Postby Toekan » Fri Apr 21, 2017 12:34 pm

Thanks for the extensive answer, didn't expect this anymore! Unfortunately it's too late for this time, as I already bought the car, but very useful to know during our trip.

Not a good choice, make sure it is in excellent condition when leaving. There are plenty of used cars in Central Asia, but mostly Japanese. Cheap European marques are not popular.

I looked for Toyota and other Japanese brands, but the Belgian car market is unfortunately rather the opposite of Central Asia.

Automatics are great until they go wrong, then you will find that nobody can fix your transmission.

There are also a few more reasons why automatics are not good for remote or rugged travel:
-If you get a dead battery, you cannot push start them.
-If you break down, you cannot tow them for any distance (e.g. more than 50 km) without risking damaging the transmission, unless you have the driven wheels (i.e. front on a Mondeo) off the ground.

I wasn't aware of this, not really a car expert as you can see. The battery is brand new, so this hopefully minimises that problem. I can only hope long towing won't be necessary. :)

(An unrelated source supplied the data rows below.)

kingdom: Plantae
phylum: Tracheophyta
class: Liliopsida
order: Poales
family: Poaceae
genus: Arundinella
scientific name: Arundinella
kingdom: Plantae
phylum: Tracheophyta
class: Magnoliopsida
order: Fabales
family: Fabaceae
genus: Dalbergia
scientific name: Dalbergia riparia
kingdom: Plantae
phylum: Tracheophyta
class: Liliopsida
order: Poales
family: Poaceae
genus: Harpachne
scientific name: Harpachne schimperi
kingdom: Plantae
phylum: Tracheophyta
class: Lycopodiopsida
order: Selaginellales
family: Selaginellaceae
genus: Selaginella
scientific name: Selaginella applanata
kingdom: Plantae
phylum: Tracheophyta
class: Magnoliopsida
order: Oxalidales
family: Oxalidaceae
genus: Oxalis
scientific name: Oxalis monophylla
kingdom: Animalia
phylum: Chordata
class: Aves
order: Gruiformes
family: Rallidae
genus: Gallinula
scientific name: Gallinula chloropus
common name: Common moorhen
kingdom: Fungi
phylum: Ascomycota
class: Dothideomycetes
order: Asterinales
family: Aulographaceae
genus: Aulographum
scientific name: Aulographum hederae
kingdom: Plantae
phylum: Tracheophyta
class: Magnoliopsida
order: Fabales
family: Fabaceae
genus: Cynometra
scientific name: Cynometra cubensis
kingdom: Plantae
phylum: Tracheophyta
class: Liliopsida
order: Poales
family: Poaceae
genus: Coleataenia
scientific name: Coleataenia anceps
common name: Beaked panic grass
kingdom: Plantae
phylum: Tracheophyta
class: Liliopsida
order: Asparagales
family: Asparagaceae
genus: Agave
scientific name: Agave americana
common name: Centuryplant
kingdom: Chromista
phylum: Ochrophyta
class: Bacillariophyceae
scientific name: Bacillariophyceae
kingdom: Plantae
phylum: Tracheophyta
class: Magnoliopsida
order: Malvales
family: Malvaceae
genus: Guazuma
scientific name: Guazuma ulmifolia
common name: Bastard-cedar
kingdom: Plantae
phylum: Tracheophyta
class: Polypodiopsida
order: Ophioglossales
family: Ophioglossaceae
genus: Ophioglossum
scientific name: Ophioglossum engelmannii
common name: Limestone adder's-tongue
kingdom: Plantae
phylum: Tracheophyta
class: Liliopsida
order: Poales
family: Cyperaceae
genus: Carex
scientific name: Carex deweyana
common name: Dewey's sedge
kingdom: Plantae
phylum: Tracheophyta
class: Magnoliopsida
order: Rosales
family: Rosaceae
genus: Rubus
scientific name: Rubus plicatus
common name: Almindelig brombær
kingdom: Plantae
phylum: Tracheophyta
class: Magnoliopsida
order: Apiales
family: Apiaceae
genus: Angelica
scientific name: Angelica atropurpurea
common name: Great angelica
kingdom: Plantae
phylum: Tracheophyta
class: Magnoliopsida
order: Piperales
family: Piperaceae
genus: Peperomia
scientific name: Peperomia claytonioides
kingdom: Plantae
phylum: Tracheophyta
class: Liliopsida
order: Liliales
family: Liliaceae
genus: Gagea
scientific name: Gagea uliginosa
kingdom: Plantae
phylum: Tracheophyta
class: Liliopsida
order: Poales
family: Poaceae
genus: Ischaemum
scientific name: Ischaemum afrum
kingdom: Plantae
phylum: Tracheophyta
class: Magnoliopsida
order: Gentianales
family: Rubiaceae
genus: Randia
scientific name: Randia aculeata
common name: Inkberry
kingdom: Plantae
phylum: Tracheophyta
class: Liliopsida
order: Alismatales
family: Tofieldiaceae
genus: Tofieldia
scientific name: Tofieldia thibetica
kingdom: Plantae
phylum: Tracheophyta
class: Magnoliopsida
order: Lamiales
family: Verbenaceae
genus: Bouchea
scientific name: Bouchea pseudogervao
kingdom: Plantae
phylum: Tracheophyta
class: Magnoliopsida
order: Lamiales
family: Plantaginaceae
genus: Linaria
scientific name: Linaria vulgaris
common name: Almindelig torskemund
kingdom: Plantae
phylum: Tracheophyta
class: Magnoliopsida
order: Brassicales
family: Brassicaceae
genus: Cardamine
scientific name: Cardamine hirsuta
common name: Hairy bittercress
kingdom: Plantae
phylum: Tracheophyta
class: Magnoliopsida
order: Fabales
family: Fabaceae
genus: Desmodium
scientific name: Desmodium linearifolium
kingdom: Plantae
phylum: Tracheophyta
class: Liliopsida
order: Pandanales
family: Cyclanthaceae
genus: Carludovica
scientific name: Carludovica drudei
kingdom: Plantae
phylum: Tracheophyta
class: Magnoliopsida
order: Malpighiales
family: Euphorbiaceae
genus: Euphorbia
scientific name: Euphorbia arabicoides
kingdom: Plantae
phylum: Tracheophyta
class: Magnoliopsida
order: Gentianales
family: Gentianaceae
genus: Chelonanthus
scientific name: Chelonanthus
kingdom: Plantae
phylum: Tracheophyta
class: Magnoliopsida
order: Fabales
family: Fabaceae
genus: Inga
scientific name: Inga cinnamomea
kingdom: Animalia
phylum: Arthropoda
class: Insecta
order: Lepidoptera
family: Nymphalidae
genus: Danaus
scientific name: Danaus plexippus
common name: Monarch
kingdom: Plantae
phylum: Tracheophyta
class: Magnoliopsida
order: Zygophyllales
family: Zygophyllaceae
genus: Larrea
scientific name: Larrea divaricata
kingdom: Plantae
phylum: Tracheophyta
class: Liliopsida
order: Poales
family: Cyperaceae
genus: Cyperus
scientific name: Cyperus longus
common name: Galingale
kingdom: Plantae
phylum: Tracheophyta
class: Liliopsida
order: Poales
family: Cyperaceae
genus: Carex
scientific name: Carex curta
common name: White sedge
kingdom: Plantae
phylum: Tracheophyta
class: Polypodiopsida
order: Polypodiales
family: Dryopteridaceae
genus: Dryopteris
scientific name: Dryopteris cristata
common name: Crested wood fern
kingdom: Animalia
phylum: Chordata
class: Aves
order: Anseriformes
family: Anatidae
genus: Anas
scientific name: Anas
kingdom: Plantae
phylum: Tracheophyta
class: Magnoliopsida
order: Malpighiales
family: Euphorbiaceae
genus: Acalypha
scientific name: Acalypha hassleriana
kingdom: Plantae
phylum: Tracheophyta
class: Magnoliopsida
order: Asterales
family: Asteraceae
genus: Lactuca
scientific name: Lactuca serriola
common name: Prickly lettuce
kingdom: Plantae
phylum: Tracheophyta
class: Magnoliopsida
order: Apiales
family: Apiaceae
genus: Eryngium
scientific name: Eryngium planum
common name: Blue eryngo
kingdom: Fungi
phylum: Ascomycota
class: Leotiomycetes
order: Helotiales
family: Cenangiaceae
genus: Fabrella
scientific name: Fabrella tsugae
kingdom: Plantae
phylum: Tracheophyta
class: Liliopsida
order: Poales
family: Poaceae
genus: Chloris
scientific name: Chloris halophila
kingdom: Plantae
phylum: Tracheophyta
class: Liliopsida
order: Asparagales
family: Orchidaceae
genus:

-You have no engine braking, so on long descents (and Central Asia is full of them), you are much more likely to overheat your brakes.

It has a 1 and 2 stand, which is used for engine braking. Not recommended due to wear of the engine, but rather a more worn engine than failing brakes in the Pamir.

Anyhow, hope we'll make it. Wasn't aware of the extra challenges heat can have for an automatic transmission. Car is fully checked and should be in good state, but it's always a gamble with budget cars.